#### INPUT RECORDS
-- Opening Marker --
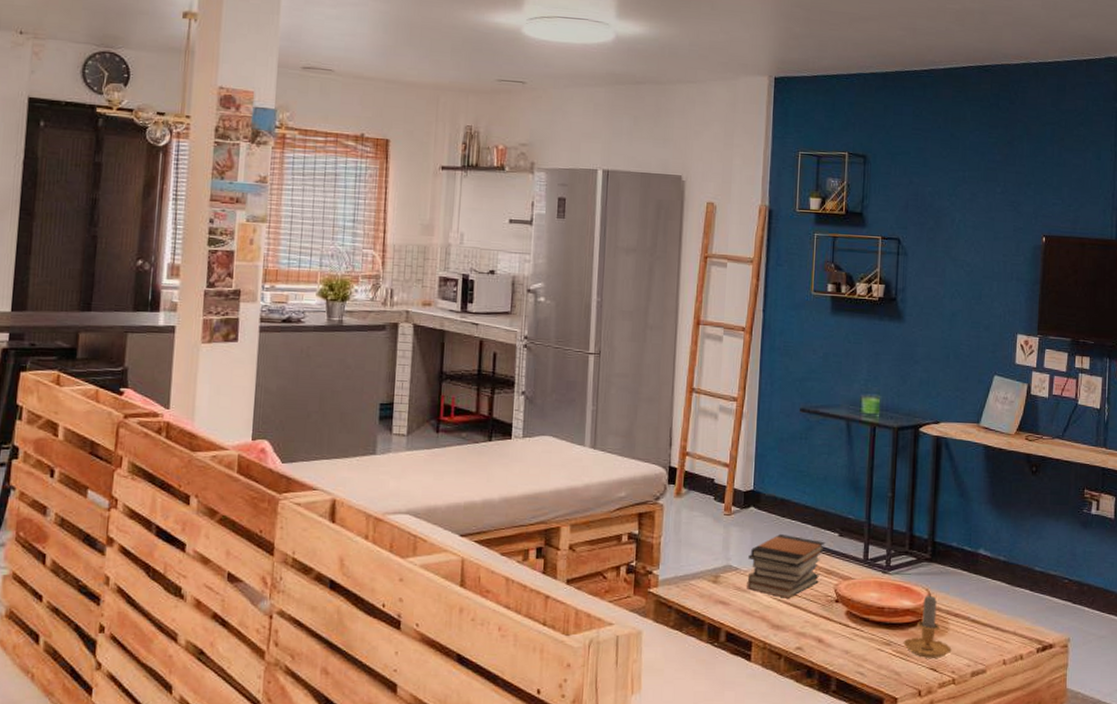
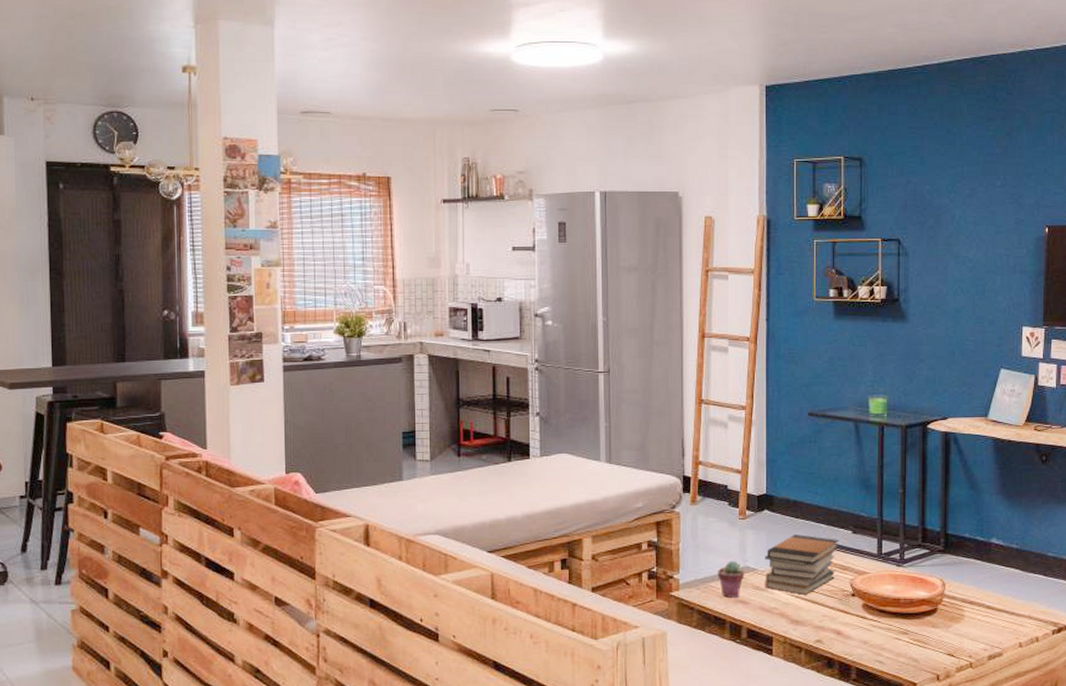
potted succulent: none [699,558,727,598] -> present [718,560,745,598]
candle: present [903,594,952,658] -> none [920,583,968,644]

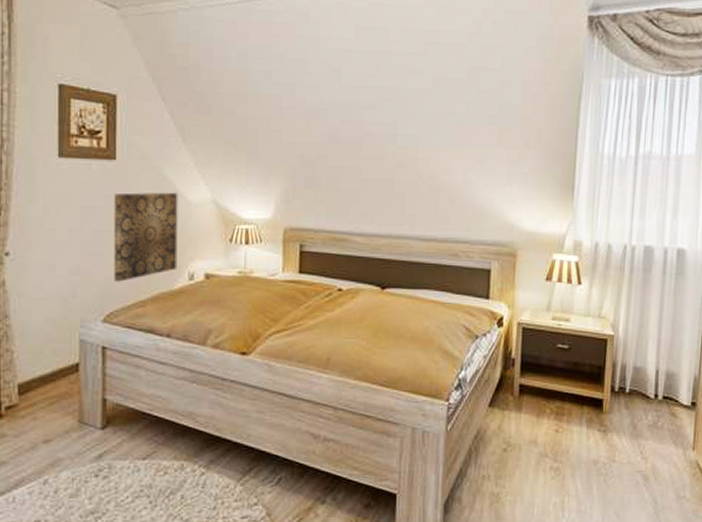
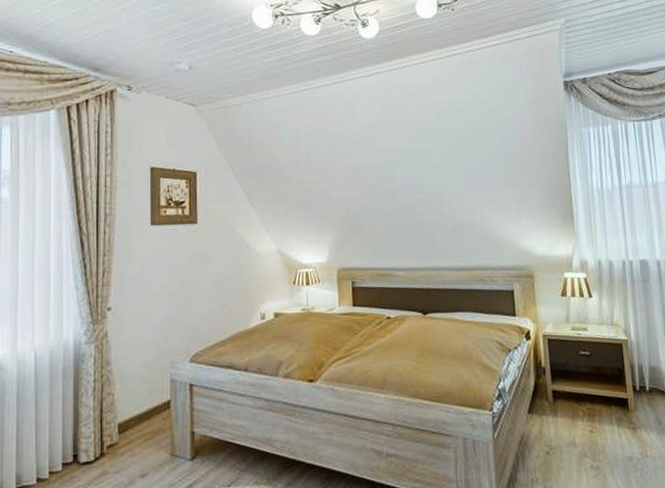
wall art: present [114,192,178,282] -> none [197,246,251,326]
-- Closing Marker --
-- Opening Marker --
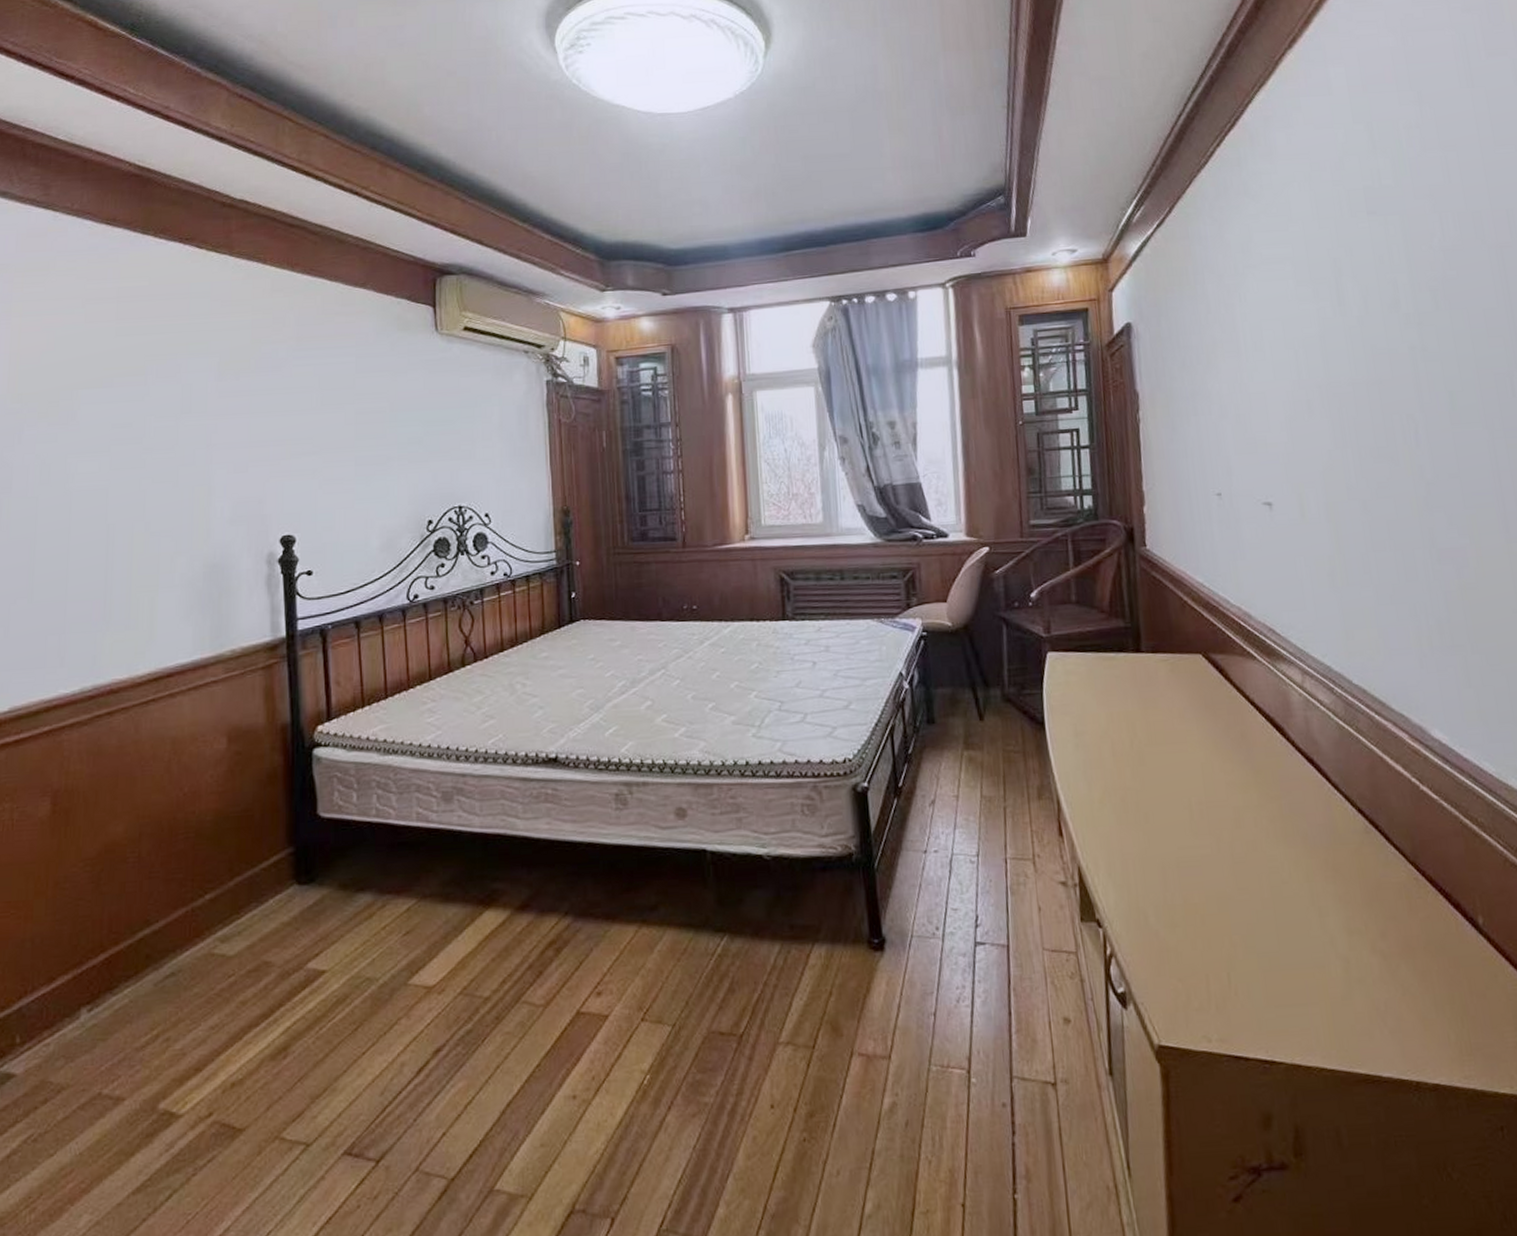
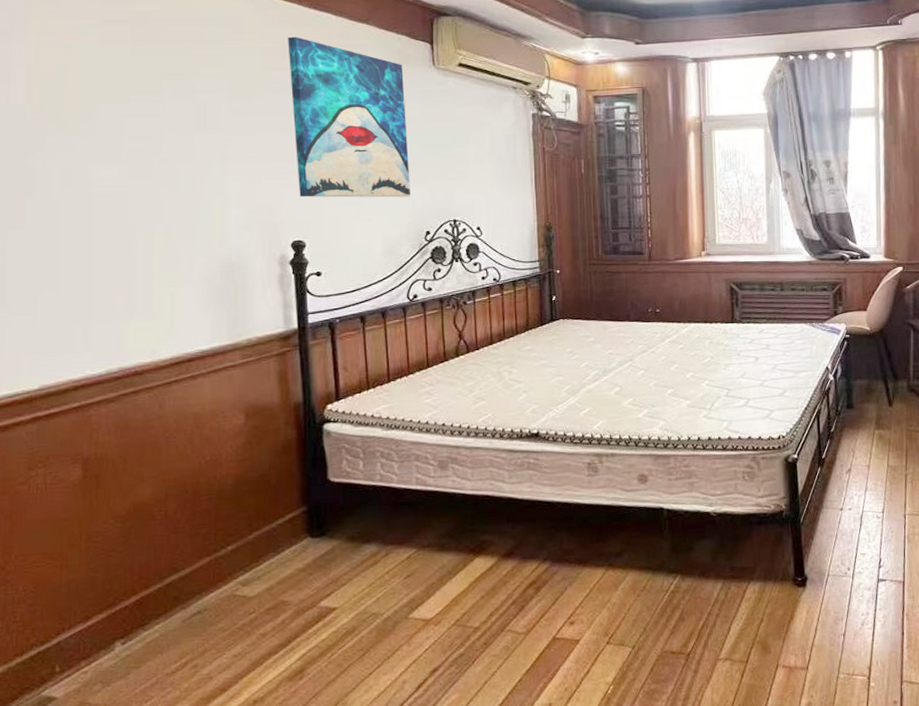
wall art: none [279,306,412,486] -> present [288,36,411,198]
-- Closing Marker --
-- Opening Marker --
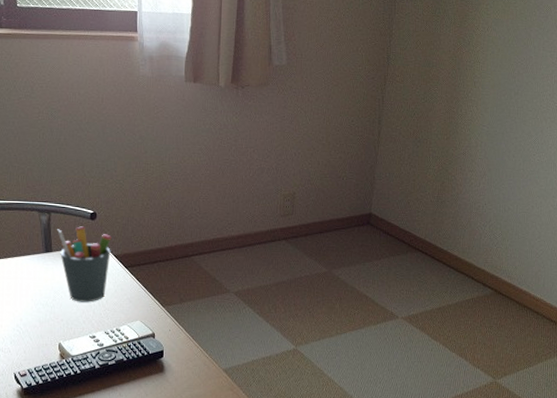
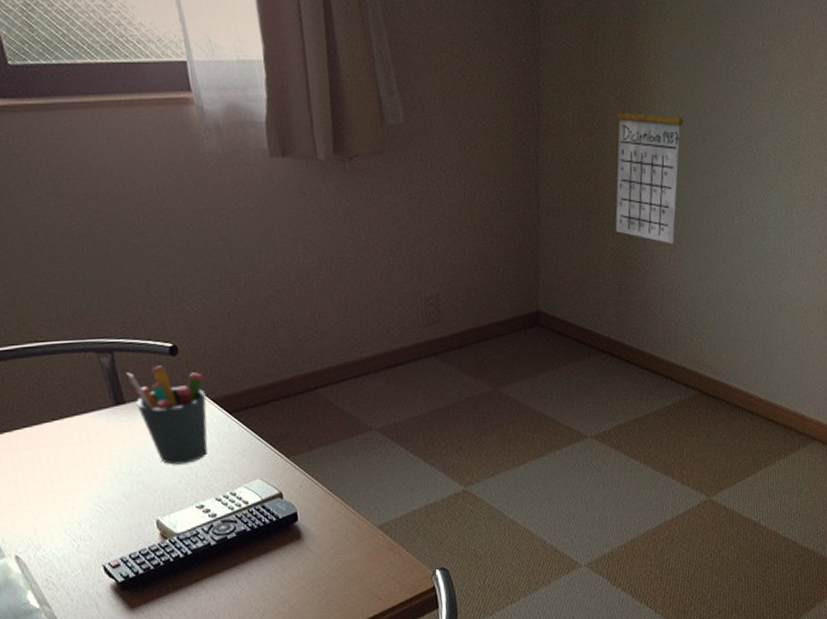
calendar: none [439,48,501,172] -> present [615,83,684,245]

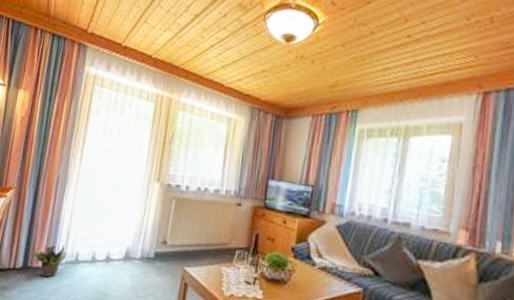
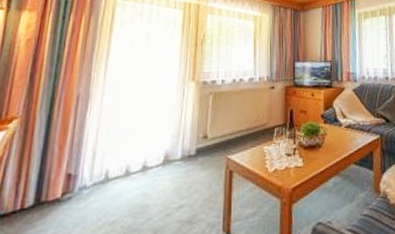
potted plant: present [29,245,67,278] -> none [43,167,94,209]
-- Closing Marker --
#### PROBLEM TO WORK ON
If a line in the records above contains "wall", copy that line.

#### SOLUTION TO THE PROBLEM
wall art: present [114,192,178,282] -> none [197,246,251,326]
wall art: none [279,306,412,486] -> present [288,36,411,198]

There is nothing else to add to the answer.